ABOUT
Bo White was born in Silver Spring, Maryland and grew up being told by the public education system that he would be some manner of scientist or engineer. That ended up being false, but the assumption was understandable. He demonstrated little interest in the world of ‘the arts’ and enjoyed the consistent, orderly perfection of mathematics, but a metamorphosis occurred in his junior year of high school when his family moved to Valletta, Malta. Concerned that his less-than-socially-interested son wasn’t getting involved in the community of the new school, Bo’s father told him that he’d pay him 100 Euros to land a singing role in the school play. A deal was struck and Bo got his first taste of being a part of the arts.

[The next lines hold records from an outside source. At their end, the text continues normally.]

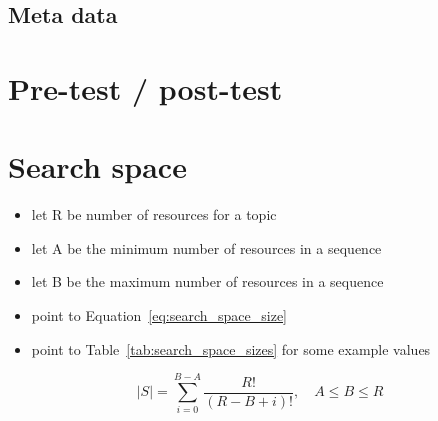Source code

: \subsection{Meta data}
\section{Pre-test / post-test} %
\section{Search space}
\begin{itemize}
	\item let R be number of resources for a topic
	\item let A be the minimum number of resources in a sequence
	\item let B be the maximum number of resources in a sequence
	\item point to Equation~\eqref{eq:search_space_size}
	\item point to Table~\ref{tab:search_space_sizes} for some example values
\end{itemize}
\begin{equation}
	\label{eq:search_space_size}
	|S| = \sum_{i=0}^{B-A} \frac{R!}{(R-B+i)!}, \quad A \le B \le R
\end{equation}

After that, there was no going back. Whether it was writing poetry, drawing, painting, dancing, acting (on stage or in film), or performing stand-up comedy, Bo wanted to experience it all. Taking a year off after high school to work as an actor in Malta while tutoring in Math and Chemistry to pay rent, Bo eventually decided to return to America and get back together with his previous love, mathematics, and began studying mechanical engineering at the University of Delaware. The reunion was to be short lived, however, when he became obsessed with learning music to the point where engineering no longer held his attention. He started on Guitar, learning with a friend before buying a cheap keyboard and very quickly realizing that this was the thing that he’d been looking for. The layout of the piano clarified all sorts of musical concepts that hadn’t intuitively clicked on guitar, and suddenly it just became the perfect storm of creative chaos and orderly theoretical structures. At this point the idea of not pursuing a formal study of music was unthinkable. Bo moved to Boston to attend a 12-week summer semester at Berklee College of Music. The only problem was… He couldn’t really play piano yet, as he’d only started self teaching 10 months prior to attending the summer semester. So it wouldn’t be until 2 years later after getting a real piano teacher that he would begin attending Berklee to study composition.
Bo’s voracious appetite for artistic variance hasn’t faded yet, and he’s studied and written everything from pop songs to 12-tone chamber music. With artistic influences ranging from Milton Babbitt and Mark Rothko to Kanye West and Robert Frost, Bo’s goal is to one day create a work of art that bridges the gap between Ludwig Van Beethoven and William Topaz McGonagall.